Singapore: Singapore Grand Prix
The Singapore grand prix promises a thrilling night race and a festival atmosphere. Photo (and above): Shutterstock.com
Each year, Singapore hosts F1’s original night race at the Marina Bay Street Circuit in the heart of the city, a challenging track of 19 tight corners, four DRS zones and intense humidity; after the on-track action, fans party into the night with huge concerts. By day, sip Singapore Slings at the Raffles Hotel’s Long Bar, head to the top of Marina Bay Sands for sundowners at Lavo or Spago and dine in historic surrounds at Chijmes, where you can try classic Singaporean dishes at New Ubin Seafood. Continue the F1 experience at Torno Subito – by acclaimed Italian chef Massimo Bottura – where you’ll enjoy casual Italian fare while gawking at real Ferrari F1 cars and testing your skills on the gamified electric go-kart circuit atHyperDrive.
Brussels: Belgian Grand Prix (Francorchamps)
The tiled walls of Maison Vincent offer a taste of history in addition to a great post-F1 meal. Photo: Maison Vincent
Historic Circuit de Spa-Francorchamps was built in 1921 in Belgium’s picturesque Ardennes region. It was redeveloped in 1979 but remains the longest track on the F1 calendar; the combination of long straights, uphill climbs and fast corners pushes cars to the edge. Spend a few days exploring Brussels while you’re here – enjoy local brasseries like Maison Vincent, Les Brassins and Le Cirio, and sample hard-hitting Belgian beers at cafés like Delirium, À La Mort Subite and La Fleur en Papier Doré.

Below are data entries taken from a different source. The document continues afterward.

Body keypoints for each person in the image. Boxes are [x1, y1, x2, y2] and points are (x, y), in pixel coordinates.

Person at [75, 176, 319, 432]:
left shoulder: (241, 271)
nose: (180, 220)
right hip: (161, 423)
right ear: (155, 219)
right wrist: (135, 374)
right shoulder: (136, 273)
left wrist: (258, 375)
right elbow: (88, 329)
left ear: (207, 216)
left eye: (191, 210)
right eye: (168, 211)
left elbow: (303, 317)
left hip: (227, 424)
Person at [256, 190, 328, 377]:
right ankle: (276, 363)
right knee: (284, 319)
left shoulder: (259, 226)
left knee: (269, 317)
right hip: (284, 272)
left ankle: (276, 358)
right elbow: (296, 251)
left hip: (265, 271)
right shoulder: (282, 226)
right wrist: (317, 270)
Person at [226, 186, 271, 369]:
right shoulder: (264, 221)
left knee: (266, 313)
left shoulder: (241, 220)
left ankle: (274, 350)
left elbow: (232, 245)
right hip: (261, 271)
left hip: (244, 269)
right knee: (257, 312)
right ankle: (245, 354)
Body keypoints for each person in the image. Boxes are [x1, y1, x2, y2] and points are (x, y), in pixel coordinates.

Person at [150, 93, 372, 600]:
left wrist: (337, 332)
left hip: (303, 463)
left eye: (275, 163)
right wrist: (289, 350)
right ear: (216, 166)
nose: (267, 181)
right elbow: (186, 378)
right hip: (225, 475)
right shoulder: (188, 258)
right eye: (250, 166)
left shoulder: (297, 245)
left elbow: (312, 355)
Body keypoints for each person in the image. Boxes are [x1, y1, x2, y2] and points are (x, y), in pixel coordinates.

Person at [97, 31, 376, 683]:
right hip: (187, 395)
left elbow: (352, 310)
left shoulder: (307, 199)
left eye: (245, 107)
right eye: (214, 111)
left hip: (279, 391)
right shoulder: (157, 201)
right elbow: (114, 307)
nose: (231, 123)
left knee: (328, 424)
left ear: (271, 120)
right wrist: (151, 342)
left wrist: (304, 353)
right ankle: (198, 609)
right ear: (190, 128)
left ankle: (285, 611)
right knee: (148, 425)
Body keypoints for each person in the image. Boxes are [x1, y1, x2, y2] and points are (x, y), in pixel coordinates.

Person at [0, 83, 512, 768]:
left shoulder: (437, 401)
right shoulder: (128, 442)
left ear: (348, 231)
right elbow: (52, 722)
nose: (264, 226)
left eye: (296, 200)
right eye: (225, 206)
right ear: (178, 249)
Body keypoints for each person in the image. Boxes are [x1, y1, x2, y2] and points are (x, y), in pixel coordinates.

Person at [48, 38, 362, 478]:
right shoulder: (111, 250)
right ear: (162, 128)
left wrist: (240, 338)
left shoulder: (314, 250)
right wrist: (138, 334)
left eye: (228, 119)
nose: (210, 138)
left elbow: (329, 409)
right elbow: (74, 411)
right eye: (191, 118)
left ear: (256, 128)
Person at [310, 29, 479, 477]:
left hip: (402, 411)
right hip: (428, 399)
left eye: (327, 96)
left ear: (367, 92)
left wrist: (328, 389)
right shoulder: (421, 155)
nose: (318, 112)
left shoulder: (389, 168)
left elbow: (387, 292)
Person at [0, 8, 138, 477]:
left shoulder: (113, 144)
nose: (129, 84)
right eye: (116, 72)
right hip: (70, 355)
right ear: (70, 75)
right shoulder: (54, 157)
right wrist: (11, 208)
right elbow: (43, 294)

Amsterdam: Dutch Grand Prix (Zandvoort)
The “sea of orange” is typical for home races in The Netherlands. Photo: Shutterstock.com
Reigning champ Max Verstappen will have two more chances to enjoy a Grand Prix at home – Circuit Zandvoort, 45 minutes from Amsterdam, will disappear from the F1 calendar after 2026. For now, this beachfront track offers harsh gravel beds that penalise drivers for the smallest mistakes and 14 corners that swoop through sand dunes. In Zandvoort, fans can race sims at Racesquare or try Dutch pancakes at Duneaan de duinrand.Spend a few days soaking up picturesque Amsterdam too, while feasting on French-Flemish plates at Rijsel, brasserie classics at Cradam or Dutch comfort food at Hap-Hmm. Cap off your trip with a “brown bar” experience – a classic,casualDutch bar without pretence – at Café ‘t Smalle or Café de Sluyswacht.